De outro que disse me desdigo, se algum inquisidor intolerável deparar aí heresia, contra-senso, atrevimento ou cousa que dúvida faça contra Plutus, único deus da única religião cujo código penal me intimida.
Há cousas incríveis neste volume? É que eu e os meus amigos literatos, poetas, jornalistas, e até redatores encartados de necrológicos sabemos passagens que arrepiam carnes e cabelos. Se o siso comum as não adopta, é que os cronistas do tempo formam, à parte, um status instatu, cousa ininteligível aos que não sabem latim, por grande fortuna sua.
Neste sinedrim há uma moral, estragada se o quiserem, mas os evangelistas, que a propagam, são Catões, contanto que os não obrigue a inquietar a sadia tranquilidade dos intestinos. Aqui, não se sacrifica um dedo a uma pisadela porque não vale a pena.
É necessário escrever, visto que há leitores.

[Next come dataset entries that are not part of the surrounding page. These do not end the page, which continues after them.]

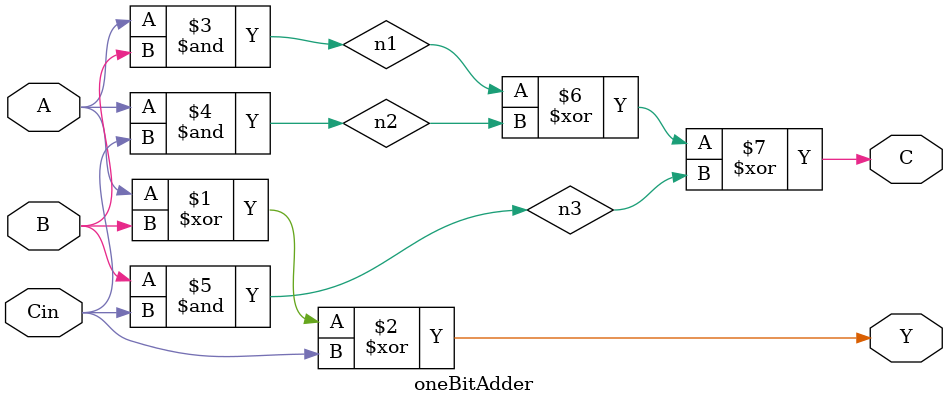
<source format=v>
`timescale 1ns / 1ps


module oneBitAdder(
    input A,    //One bit input A
    input B,    //One bit input B
    input Cin,  //One bit carry in
    output Y,   //One bit output Y
    output C    //One bit carry out
);
    wire n1;
    wire n2;
    wire n3;
    /*
        Y = 1 <=> A = 1 xor B = 1 xor C = 1
        C = 1 <=> A = 1 and B = 1 xor A = 1 and B = 1 xor B = 1 and C = 1
    */
    xor(Y,A,B,Cin);
    and(n1, A, B);
    and(n2, A, Cin);
    and(n3, B, Cin);
    xor(C, n1, n2, n3);

endmodule

</source>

Eu, e os meus correligionários, se até hoje não temos irradiado sobre a humanidade ondas de luz, é porque a humanidade precisava ser, muito, a concha em que, por aqui se escondiam muitos moluscos morais, que vão saindo agora a espanejar-se ao sol.
Não quero dizer que os moluscos passassem a articulados. Pode muito bem ser que o leitor, ou leitora sejam ainda legítimos moluscos; mas a excepção deplorável não claudica a generalidade. E, portanto:
Eu, e os meus amigos, mencionados acima, considerando que a candeia não deve estar muito tempo debaixo do alqueire, nem os talentos (dinheiro) soterrados vencem juros; e tendo nós, outrossim, em muito afã e desvelo desafrontar a literatura pátria de injúrias com que estrangeiros e nacionais a desconceituam, desairando-a como pobre de romances, pela sua incapacidade inventiva - o que não só é malícia, mas até aleivosia: resolvemos escrever romances em que figurassem muitas pessoas nossas conhecidas, e outras, que viremos a conhecer no decurso desta meritória tarefa.